If you need medical attention you should in the first instance consult your GP (General Practitioner). Your GP will advise you whether or not referral to a consultant is necessary and if so, he (or she) should give you a letter of referral. Your GP will normally recommend an appropriate consultant for your condition but sometimes you may be aware of a particular specialist that you wish to consult. This is your choice but always listen to your GP’s opinion.
You should then contact your private medical insurance company and explain the nature of the problem and to whom you have been referred. You should take note of several points at this stage.
Your insurance policy may have specific exclusions (i.e. it will not pay for certain conditions)
Your insurance policy may exclude some aspects of treatment (i.e. out-patient care)
Your insurance policy may require you to pay an initial excess i.e. you pay some of the cost
Apart from these types of exclusions your insurance company should authorise your treatment. In some cases they may only agree to an initial consultation and investigation by the consultant and will then ask for more information. You may be given an authorisation number.
You should note that just occasionally some insurance companies might make comments about the consultant to whom you have been referred, sometimes implying that they are expensive or that they are not on one or other of their “Partnership” lists.
You should not be deterred from your choice by any such comments and you should expect an explanation of whether or not your treatment will be paid.
On some occasions your insurer will send you a Claims Form that will need completion by you, your consultant and sometimes by your GP.
When you see your consultant you should take your letter of referral, a claims form if requested and all your insurance information and numbers. You should also take any previous medical records or X-rays in your possession. Your consultant will then recommend the appropriate treatment and this might involve either in-patient or outpatient care. Some simple tests are often done in or just before or after the consultation, such as urine or blood pressure testing. Check with the Clinic or consultant’s secretary in case you need to bring a sample or to come prepared.
At this stage, particularly if hospitalisation is planned you should be able to get some idea of the costs from your consultant. This type of estimate will only cover the medical costs and not the hospital charges. Sometimes it is difficult for your initial consultant to estimate all the fees, as there may be no precise diagnosis made as yet. Sometimes complications can occur and other specialists may be called to see and treat you and this is difficult to know in advance. You should also note that consultants from some “service” specialties (pathology and radiology) may be involved in your care and even though you may not meet all of these specialists face to face, you are still ultimately responsible for their fees.
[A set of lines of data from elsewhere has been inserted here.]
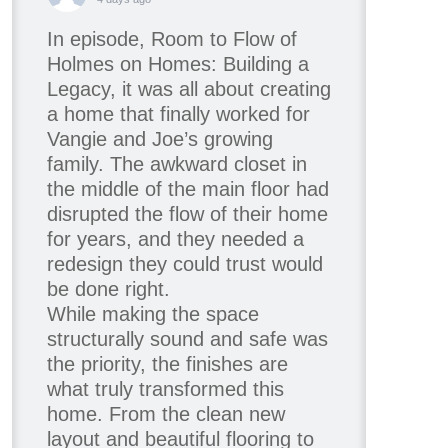
In episode, Room to Flow of
Holmes on Homes: Building a
Legacy, it was all about creating
a home that finally worked for
Vangie and Joe’s growing
family. The awkward closet in
the middle of the main floor had
disrupted the flow of their home
for years, and they needed a
redesign they could trust would
be done right.
While making the space
structurally sound and safe was
the priority, the finishes are
what truly transformed this
home. From the clean new
layout and beautiful flooring to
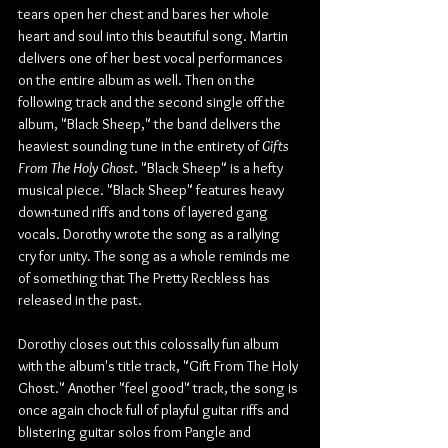
tears open her chest and bares her whole 
heart and soul into this beautiful song. Martin 
delivers one of her best vocal performances 
on the entire album as well. Then on the 
following track and the second single off the 
album, "Black Sheep," the band delivers the 
heaviest sounding tune in the entirety of 
Gifts 
From The Holy Ghost
. "Black Sheep" is a hefty 
musical piece. "Black Sheep" features heavy 
down-tuned riffs and tons of layered gang 
vocals. Dorothy wrote the song as a rallying 
cry for unity. The song as a whole reminds me 
of something that The Pretty Reckless has 
released in the past.
Dorothy closes out this colossally fun album 
with the album's title track, "Gift From The Holy 
Ghost." Another "feel good" track, the song is 
once again chock full of playful guitar riffs and 
blistering guitar solos from Pangle and 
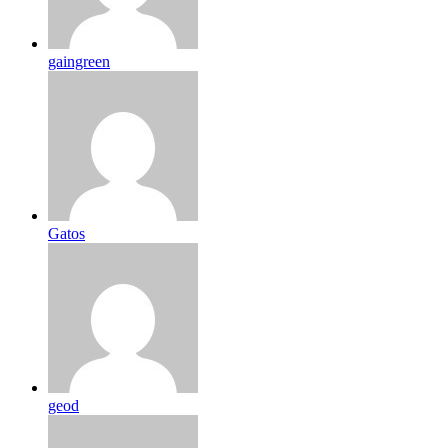
gaingreen
Gatos
geod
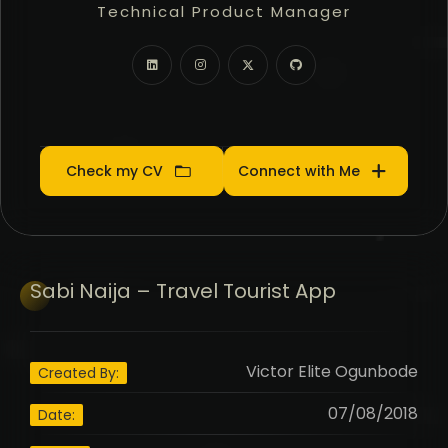
Technical Product Manager
Community Manager
Product Manager
Check my CV
Connect with Me
Sabi
Naija – Travel Tourist App
Victor Elite Ogunbode
Created By:
07/08/2018
Date:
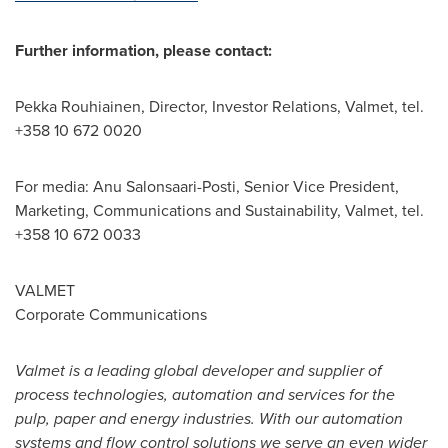
Further information, please contact:
Pekka Rouhiainen
, Director, Investor Relations, Valmet, tel.
+358 10 672 0020
For media: Anu Salonsaari-Posti, Senior Vice President,
Marketing, Communications and Sustainability, Valmet, tel.
+358 10 672 0033
VALMET
Corporate Communications
Valmet is a leading global developer and supplier of
process technologies, automation and services for the
pulp, paper and energy industries. With our automation
systems and flow control solutions we serve an even wider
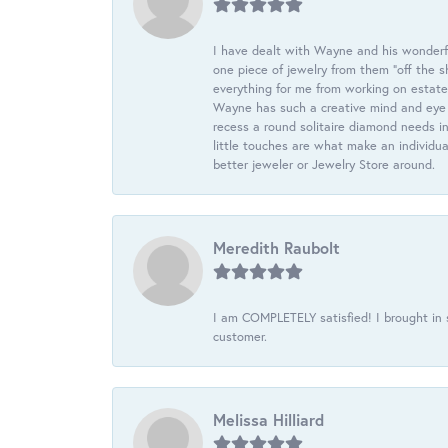
I have dealt with Wayne and his wonderful
one piece of jewelry from them “off the s
everything for me from working on estate
Wayne has such a creative mind and eye f
recess a round solitaire diamond needs i
little touches are what make an individua
better jeweler or Jewelry Store around.
Meredith Raubolt
I am COMPLETELY satisfied! I brought in s
customer.
Melissa Hilliard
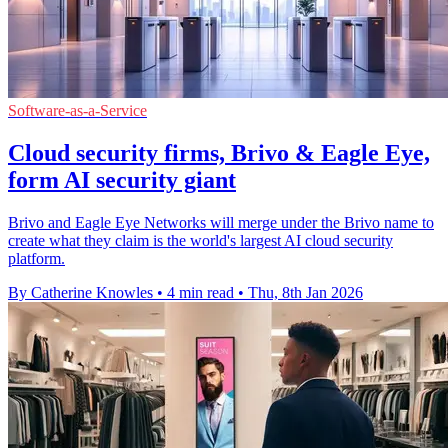
Software-as-a-Service
Cloud security firms, Brivo & Eagle Eye,
form AI security giant
Brivo and Eagle Eye Networks will merge under the Brivo name to
create what they claim is the world's largest AI cloud security
platform.
By Catherine Knowles
•
4 min read
•
Thu, 8th Jan 2026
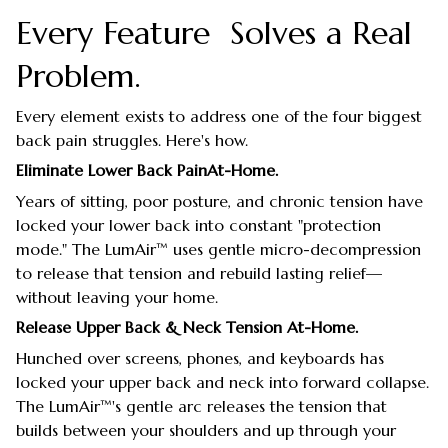
Every Feature Solves a Real
Problem.
Every element exists to address one of the four biggest
back pain struggles. Here's how.
Eliminate Lower Back PainAt-Home.
Years of sitting, poor posture, and chronic tension have
locked your lower back into constant "protection
mode." The LumAir™ uses gentle micro-decompression
to release that tension and rebuild lasting relief—
without leaving your home.
Release Upper Back & Neck Tension At-Home.
Hunched over screens, phones, and keyboards has
locked your upper back and neck into forward collapse.
The LumAir™'s gentle arc releases the tension that
builds between your shoulders and up through your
Sometimes the insurance company will settle directly with the consultants and sometimes they will reimburse you for these fees. Usually, all or most of your consultant’s fees will be covered by your insurance policy but if there is a shortfall then this becomes your responsibility. Insurance companies vary in what they will reimburse you even for the same condition or operation.
If your consultant recommends hospital treatment you will be able to discuss which hospital to go to. Your consultant will advise you and this decision will be based on your clinical requirements and the facilities available to treat you. Sometimes you will find that your particular insurance company or policy does not cover the hospital that you choose. This is because there are so-called “network hospitals” with which your insurer has a financial contract. This may not affect your care and the hospital may be perfectly satisfactory but occasionally you may need to go to an alternative hospital that has the necessary expertise and facilities for your condition. If there is any doubt then you should make a special appeal to the insurer with the assistance of your consultant.
Urgent or emergency care in the independent sector will also require a GP referral and insurance preauthorisation although sometimes this may be very difficult to obtain. You should note that the independent hospitals are not always the best places to go if you have an accident and then you should go to the nearest NHS Accident and Emergency Department. If you have another type of medical emergency then you should only go in to the private sector if a suitable consultant has been contacted and has accepted you under his care. Some private hospitals will have an emergency consultant rota and so may be able to organise a consultant to see you urgently.